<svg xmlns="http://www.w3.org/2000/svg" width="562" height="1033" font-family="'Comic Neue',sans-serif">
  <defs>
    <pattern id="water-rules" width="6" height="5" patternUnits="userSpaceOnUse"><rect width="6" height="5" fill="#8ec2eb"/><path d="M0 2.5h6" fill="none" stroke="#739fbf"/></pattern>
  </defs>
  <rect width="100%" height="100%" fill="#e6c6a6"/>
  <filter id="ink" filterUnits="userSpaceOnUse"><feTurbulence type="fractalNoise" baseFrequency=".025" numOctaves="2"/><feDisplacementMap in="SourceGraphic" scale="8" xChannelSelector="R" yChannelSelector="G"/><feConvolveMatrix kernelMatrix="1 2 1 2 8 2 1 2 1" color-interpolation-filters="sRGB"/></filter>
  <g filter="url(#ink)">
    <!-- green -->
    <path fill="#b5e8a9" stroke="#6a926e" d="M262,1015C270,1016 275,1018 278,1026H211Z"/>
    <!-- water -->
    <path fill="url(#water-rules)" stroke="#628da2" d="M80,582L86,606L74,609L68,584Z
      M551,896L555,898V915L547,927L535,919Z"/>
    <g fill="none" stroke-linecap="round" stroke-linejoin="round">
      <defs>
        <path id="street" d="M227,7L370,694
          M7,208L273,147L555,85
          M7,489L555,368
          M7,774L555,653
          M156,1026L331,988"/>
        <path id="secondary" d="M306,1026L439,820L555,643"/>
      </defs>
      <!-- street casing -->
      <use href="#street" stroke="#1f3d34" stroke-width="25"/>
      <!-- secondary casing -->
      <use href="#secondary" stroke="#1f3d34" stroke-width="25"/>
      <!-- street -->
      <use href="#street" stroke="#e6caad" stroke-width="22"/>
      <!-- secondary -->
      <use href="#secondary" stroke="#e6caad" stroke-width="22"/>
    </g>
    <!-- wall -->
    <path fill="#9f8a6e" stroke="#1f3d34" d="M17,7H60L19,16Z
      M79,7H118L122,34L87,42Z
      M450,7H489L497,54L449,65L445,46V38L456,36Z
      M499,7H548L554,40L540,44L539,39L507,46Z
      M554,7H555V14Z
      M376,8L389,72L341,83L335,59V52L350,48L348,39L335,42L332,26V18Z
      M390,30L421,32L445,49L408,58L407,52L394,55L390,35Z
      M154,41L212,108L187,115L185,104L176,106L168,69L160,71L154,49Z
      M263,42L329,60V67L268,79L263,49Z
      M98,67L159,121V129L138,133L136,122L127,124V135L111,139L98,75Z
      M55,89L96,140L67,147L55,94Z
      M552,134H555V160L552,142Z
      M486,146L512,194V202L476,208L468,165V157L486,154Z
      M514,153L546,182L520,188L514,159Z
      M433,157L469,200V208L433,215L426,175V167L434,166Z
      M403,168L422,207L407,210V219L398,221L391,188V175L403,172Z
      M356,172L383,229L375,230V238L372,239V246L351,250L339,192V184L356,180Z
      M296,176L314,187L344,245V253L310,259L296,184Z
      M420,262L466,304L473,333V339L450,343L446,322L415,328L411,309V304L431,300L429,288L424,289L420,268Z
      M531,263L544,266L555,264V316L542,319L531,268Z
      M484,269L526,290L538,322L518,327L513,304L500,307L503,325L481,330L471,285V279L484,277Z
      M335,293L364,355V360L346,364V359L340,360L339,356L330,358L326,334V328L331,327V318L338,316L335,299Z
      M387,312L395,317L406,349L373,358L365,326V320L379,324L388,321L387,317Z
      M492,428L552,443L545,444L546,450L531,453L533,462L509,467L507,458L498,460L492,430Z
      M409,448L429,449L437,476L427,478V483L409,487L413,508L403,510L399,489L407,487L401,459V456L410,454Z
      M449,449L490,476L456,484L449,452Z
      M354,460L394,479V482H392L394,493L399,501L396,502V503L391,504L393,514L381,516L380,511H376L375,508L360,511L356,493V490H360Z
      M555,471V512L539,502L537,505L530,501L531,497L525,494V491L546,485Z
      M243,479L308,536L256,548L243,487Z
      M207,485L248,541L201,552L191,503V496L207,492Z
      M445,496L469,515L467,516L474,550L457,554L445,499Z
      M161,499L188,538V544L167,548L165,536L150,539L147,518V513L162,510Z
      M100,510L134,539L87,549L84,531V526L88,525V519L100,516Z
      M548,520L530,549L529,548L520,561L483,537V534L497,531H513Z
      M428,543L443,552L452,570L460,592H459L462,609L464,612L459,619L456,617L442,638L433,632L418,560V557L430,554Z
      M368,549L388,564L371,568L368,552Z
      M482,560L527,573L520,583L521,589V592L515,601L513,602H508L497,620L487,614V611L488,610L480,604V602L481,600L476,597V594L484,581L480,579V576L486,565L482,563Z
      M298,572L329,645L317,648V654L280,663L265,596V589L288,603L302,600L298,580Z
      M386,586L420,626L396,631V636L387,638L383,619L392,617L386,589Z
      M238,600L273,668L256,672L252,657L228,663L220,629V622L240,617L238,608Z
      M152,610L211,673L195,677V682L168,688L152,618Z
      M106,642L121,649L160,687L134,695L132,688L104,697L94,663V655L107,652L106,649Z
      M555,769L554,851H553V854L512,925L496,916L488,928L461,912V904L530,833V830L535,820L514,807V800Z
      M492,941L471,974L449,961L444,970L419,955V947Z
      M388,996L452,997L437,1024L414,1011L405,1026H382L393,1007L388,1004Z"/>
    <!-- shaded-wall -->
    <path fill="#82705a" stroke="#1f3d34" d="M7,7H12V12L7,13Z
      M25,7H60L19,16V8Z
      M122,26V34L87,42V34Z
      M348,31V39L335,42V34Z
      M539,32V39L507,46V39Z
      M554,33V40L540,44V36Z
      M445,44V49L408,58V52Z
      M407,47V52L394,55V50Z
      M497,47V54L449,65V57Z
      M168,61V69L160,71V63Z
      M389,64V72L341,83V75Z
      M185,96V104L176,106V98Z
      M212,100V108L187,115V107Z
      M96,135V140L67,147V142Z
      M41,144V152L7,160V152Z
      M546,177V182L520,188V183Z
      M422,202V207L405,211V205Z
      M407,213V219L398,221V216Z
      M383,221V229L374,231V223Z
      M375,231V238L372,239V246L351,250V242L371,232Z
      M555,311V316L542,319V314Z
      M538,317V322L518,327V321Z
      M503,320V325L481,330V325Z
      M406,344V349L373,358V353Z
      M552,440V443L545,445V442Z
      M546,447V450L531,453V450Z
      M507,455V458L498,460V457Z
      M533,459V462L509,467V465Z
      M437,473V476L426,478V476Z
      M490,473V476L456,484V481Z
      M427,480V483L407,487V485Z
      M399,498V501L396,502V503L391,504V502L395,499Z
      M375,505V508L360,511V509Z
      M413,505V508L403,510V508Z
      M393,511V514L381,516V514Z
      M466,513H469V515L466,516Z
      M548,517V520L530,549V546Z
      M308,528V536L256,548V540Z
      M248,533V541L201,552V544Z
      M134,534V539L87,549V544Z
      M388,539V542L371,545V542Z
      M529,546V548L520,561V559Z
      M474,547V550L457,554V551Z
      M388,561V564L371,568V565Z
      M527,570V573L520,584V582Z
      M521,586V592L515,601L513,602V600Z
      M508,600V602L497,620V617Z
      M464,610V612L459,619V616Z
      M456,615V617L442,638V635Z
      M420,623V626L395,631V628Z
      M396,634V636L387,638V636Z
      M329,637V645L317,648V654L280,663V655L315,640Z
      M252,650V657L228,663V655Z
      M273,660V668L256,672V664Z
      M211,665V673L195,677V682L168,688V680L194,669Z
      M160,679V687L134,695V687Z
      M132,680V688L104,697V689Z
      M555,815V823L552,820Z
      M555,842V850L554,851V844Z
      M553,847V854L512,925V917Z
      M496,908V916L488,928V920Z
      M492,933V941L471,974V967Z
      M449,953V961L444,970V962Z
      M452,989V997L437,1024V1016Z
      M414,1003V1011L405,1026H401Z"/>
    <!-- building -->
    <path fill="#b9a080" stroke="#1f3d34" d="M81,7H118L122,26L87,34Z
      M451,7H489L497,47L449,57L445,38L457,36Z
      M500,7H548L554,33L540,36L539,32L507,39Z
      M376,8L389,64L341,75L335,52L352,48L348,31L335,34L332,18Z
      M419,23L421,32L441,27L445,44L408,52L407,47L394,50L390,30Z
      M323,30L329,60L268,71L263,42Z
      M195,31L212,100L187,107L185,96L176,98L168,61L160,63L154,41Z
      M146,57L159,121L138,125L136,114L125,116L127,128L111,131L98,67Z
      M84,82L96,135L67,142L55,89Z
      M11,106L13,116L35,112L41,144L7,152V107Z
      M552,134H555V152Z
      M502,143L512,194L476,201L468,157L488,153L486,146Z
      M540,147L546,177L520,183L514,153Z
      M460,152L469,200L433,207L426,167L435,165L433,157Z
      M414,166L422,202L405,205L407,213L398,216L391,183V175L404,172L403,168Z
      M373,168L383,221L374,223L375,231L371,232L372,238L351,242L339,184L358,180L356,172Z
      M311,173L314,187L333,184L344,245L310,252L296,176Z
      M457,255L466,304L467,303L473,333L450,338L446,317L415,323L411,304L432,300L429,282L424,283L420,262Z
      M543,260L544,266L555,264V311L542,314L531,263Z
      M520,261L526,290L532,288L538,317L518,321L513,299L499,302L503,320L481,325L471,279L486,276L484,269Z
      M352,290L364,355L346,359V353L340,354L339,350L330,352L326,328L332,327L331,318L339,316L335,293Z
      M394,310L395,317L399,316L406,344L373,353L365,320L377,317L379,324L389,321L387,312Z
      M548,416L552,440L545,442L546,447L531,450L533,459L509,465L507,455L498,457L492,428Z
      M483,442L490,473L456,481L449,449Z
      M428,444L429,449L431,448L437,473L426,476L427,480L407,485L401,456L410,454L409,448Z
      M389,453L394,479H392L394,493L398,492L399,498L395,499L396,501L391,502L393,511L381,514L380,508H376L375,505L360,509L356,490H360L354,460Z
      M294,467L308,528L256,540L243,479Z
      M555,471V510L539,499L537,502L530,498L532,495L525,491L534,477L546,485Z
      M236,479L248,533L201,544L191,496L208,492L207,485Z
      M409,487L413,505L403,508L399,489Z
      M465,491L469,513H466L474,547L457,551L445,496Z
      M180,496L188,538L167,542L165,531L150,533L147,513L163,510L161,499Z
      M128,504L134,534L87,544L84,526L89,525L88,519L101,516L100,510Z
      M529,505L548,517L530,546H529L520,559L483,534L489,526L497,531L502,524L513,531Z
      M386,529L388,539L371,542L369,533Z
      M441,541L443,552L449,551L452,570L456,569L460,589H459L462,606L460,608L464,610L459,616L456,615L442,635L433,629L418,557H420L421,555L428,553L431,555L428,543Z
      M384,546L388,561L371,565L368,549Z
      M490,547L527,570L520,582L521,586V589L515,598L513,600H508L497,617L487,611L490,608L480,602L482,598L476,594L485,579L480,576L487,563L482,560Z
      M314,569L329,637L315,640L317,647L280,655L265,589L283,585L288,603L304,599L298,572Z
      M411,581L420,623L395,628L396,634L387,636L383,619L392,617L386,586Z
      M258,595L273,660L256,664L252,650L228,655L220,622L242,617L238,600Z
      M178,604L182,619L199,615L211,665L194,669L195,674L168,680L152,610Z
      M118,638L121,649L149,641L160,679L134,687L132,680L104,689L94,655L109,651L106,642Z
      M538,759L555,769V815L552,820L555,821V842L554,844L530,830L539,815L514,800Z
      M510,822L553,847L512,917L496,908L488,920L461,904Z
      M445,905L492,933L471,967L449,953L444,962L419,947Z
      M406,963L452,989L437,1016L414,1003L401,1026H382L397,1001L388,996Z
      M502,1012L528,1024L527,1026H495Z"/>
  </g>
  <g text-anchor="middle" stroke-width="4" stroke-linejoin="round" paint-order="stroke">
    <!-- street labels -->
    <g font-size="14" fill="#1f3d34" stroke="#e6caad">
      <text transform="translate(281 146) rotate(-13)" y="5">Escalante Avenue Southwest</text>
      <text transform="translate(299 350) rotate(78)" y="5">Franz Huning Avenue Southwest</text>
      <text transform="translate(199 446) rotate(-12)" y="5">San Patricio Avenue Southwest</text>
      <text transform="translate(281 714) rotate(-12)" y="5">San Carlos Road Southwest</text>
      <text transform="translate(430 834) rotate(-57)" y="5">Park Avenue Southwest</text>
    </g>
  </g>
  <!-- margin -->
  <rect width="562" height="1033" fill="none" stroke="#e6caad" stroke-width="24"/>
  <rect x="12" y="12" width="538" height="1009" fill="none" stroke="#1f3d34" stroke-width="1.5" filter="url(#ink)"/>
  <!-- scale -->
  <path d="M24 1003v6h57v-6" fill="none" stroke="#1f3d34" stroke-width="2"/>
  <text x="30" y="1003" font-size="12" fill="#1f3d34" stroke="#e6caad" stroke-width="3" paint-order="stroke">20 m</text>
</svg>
▬▬▬▬▬▬
* _Exercise prompt_
Every line above in which the word "round" is present must be copied into the answer.

* _Response to the exercise_
    <g fill="none" stroke-linecap="round" stroke-linejoin="round">
  <g text-anchor="middle" stroke-width="4" stroke-linejoin="round" paint-order="stroke">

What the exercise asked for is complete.